> **WORK INSTRUCTION**
Retrieve all lines below that have the string "right".

(Dataset entries)

★ ★ ★ ★ ★

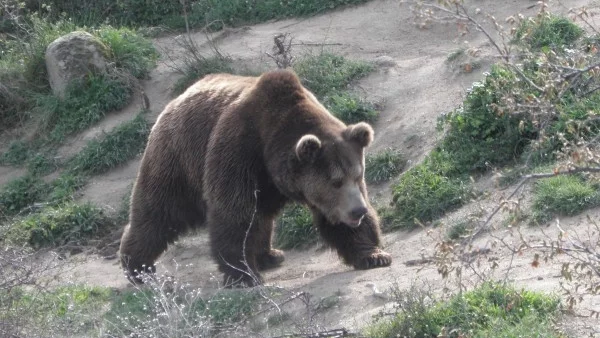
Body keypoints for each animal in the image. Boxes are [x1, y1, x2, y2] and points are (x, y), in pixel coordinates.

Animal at [120, 70, 394, 286]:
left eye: (357, 176)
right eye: (336, 181)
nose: (358, 211)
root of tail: (175, 100)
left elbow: (338, 223)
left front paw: (374, 255)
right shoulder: (239, 151)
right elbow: (234, 213)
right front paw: (243, 274)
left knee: (261, 216)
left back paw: (269, 255)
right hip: (178, 159)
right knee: (159, 212)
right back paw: (138, 267)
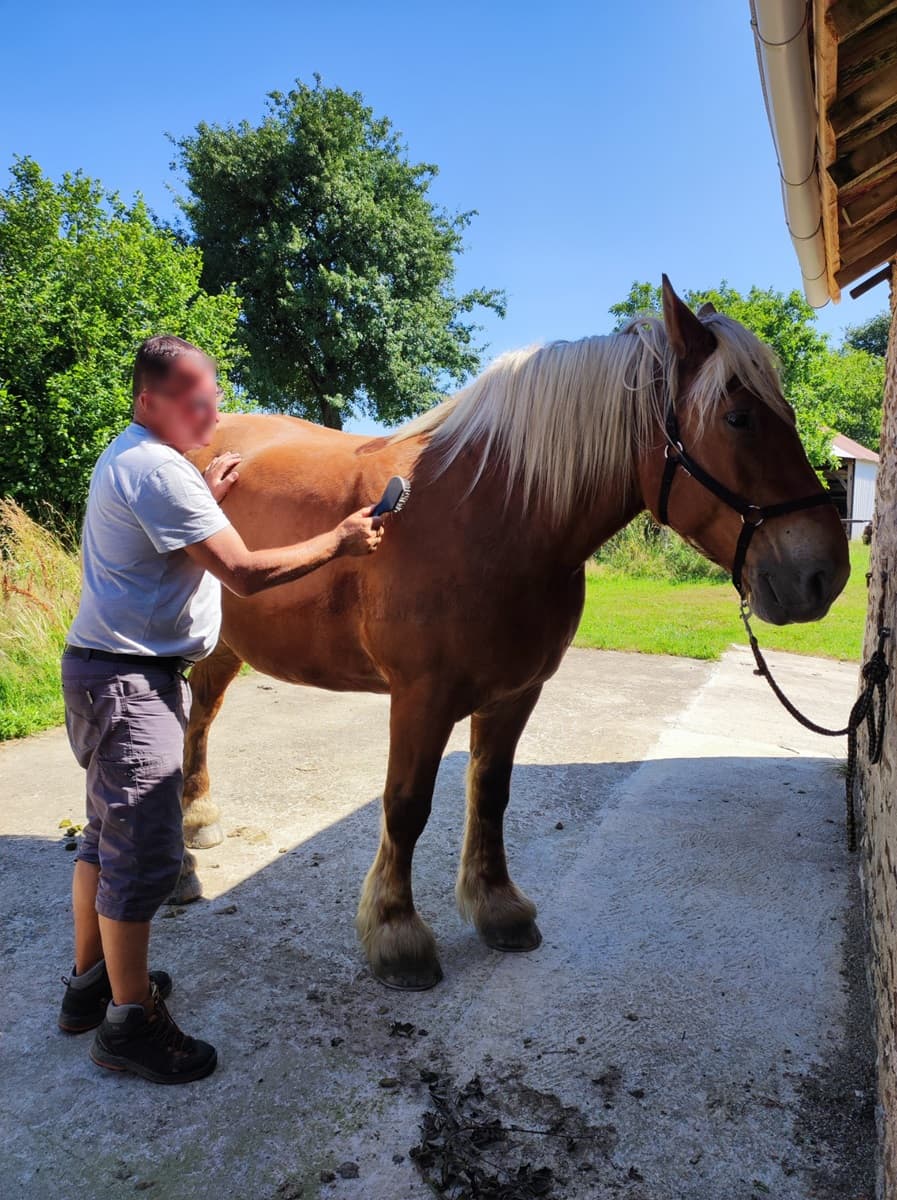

★ ★ ★ ★ ★

> **YOUR SOLUTION**
right eye: (336, 181)
right shoulder: (239, 151)
right elbow: (234, 213)
right front paw: (243, 274)
right hip: (178, 159)
right knee: (159, 212)
right back paw: (138, 267)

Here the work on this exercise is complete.